Transcribed page contents
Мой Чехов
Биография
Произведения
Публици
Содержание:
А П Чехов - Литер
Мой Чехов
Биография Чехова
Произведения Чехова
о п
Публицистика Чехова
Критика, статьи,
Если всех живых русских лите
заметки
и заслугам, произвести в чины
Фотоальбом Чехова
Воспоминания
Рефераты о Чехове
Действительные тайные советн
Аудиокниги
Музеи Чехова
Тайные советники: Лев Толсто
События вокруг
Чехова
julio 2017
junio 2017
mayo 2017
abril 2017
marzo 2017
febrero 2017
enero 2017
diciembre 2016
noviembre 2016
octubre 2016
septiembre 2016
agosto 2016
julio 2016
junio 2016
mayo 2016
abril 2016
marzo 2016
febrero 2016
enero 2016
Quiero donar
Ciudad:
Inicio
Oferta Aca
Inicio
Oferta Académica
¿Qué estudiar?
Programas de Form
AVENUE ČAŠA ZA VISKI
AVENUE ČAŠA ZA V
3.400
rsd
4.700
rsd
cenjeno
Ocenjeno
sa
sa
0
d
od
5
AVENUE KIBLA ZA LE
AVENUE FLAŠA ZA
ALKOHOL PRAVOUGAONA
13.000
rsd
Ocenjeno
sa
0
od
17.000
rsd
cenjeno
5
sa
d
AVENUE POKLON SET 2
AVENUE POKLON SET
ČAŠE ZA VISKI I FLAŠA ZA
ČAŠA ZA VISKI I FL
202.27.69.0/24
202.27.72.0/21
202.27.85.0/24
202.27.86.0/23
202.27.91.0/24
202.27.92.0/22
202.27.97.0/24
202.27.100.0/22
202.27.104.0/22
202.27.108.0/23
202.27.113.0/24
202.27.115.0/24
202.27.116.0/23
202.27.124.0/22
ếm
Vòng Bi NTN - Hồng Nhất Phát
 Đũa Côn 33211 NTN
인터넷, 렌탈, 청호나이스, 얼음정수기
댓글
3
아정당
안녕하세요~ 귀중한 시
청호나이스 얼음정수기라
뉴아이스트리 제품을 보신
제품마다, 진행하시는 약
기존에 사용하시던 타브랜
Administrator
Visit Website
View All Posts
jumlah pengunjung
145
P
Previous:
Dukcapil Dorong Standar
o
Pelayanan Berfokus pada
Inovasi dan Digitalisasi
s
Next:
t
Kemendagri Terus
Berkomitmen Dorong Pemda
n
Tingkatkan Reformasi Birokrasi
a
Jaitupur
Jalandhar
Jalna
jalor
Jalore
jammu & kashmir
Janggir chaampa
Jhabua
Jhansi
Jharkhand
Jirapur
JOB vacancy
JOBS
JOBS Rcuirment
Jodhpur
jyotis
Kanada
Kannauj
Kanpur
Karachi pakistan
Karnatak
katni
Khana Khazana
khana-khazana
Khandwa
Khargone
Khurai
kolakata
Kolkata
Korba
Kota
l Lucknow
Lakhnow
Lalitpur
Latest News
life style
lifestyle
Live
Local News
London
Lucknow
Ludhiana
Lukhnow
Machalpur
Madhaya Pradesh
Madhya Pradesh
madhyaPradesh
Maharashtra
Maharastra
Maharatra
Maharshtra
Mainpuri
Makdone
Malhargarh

→ **Problem details**:
Lines from the one with "Administrator" through the last line above must be printed exactly; no other line is to appear.

→ **Answer**:
Administrator
Visit Website
View All Posts
jumlah pengunjung
145
P
Previous:
Dukcapil Dorong Standar
o
Pelayanan Berfokus pada
Inovasi dan Digitalisasi
s
Next:
t
Kemendagri Terus
Berkomitmen Dorong Pemda
n
Tingkatkan Reformasi Birokrasi
a
Jaitupur
Jalandhar
Jalna
jalor
Jalore
jammu & kashmir
Janggir chaampa
Jhabua
Jhansi
Jharkhand
Jirapur
JOB vacancy
JOBS
JOBS Rcuirment
Jodhpur
jyotis
Kanada
Kannauj
Kanpur
Karachi pakistan
Karnatak
katni
Khana Khazana
khana-khazana
Khandwa
Khargone
Khurai
kolakata
Kolkata
Korba
Kota
l Lucknow
Lakhnow
Lalitpur
Latest News
life style
lifestyle
Live
Local News
London
Lucknow
Ludhiana
Lukhnow
Machalpur
Madhaya Pradesh
Madhya Pradesh
madhyaPradesh
Maharashtra
Maharastra
Maharatra
Maharshtra
Mainpuri
Makdone
Malhargarh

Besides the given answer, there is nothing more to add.